By Hedy Weinberg
When the Arizona Legislature passed and Gov. Jan Brewer signed Arizona’s racial profiling law, core American values of fairness and equality were tossed out the window. Racial and ethnic minorities were told the constitutional guarantee ensuring equal treatment under the law no longer applied to them.
The new law gives police officers a mandate to harass racial and ethnic minorities, requiring police officers across Arizona to ask people for their “papers” based on an undefined “reasonable suspicion” that they are in this country unlawfully. By what criteria, however, will the police discern “reasonable suspicion?” By one’s attire, hair, accent, jewelry or, perhaps, skin color? In order to avoid arrest, citizens and non-citizens alike will be required to carry “papers” at all times. The law does nothing short of making all of its Latino residents, and other people presumed to be foreign, potential criminal suspects.
Do we want a government that empowers its police to demand the papers of racial and ethnic minorities? It is difficult to imagine how police will determine “reasonable suspicion” without profiling. Empty language inserted in the law, supposedly to prevent profiling, is meaningless. It won’t prevent police, who are required to stop “suspicious” people, from basing their suspicions on race and the way people look.
Who is likely to be stopped and asked for their “papers?” The veteran just back from Afghanistan, the pregnant mother driving back from the grocery store, the grandmother picking her grandchildren up from school, the maintenance technician leaving work at the end of the day. These women and men — our family, our friends and our neighbors — will be stopped and questioned because of the color of their skin. Arizona’s new law contradicts the policies of most professional law enforcement associations that have adopted anti-racial profiling policies. These groups agree racial profiling is an ineffective law enforcement tool.
The new law also undermines public safety by diverting scarce security resources toward false threats and eroding trust between law enforcement and community members.

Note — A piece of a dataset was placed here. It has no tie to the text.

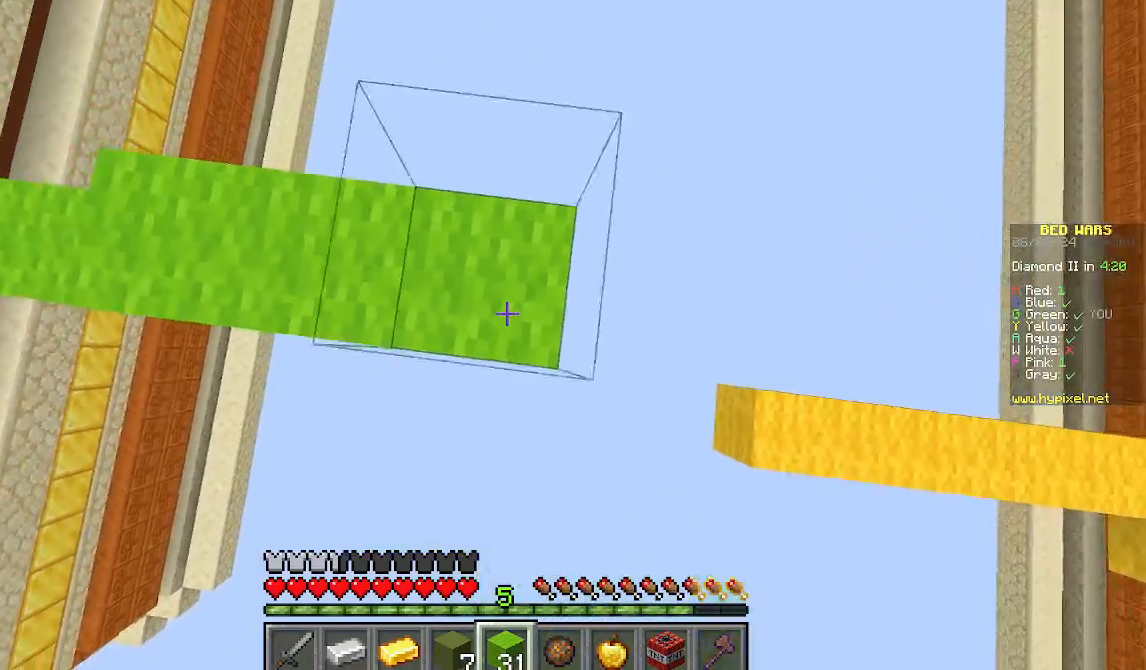
{"keys": [], "mouse": [], "events": [[222, "mouse_right", "up"]]}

Even the Arizona Association of Chiefs of Police opposes the law because it diverts limited resources from law enforcement’s primary responsibility of providing protection and promoting public safety in the community. In communities already fearful and distrustful of law enforcement, the new law will make witnesses and victims of crime reluctant to come forward and work with police.
In Tennessee and across the country, ACLU continues to fight abusive law enforcement that disproportionately targets people of color. ACLU-TN’s “Campaign Against Racial Profiling” includes organizing and education activities to increase public awareness; legislative lobbying to pass traffic-stop data collection laws and adopt anti-racial profiling policies; and litigation. Based on our campaign experiences, this new law will only exacerbate the rampant racial profiling of Latinos and others that is already taking place in Arizona and elsewhere.
Fifty-six years ago, U.S. Supreme Court Justice William O. Douglas wrote, “Our Constitution and Bill of Rights were, indeed, written to accommodate each and every minority, regardless of color, nationality or creed. That is our democratic faith. Out of that can come a unity the world has never witnessed. The need these days is to practice and preach that democratic faith.”
In Tennessee, we need “to practice and preach that democratic faith” and make sure that our state does not follow Arizona’s shameful lead.
Hedy Weinberg is executive director of the American Civil Liberties Union-Tennessee.
This op-ed appeared in The Tennessean on May 2, 2010.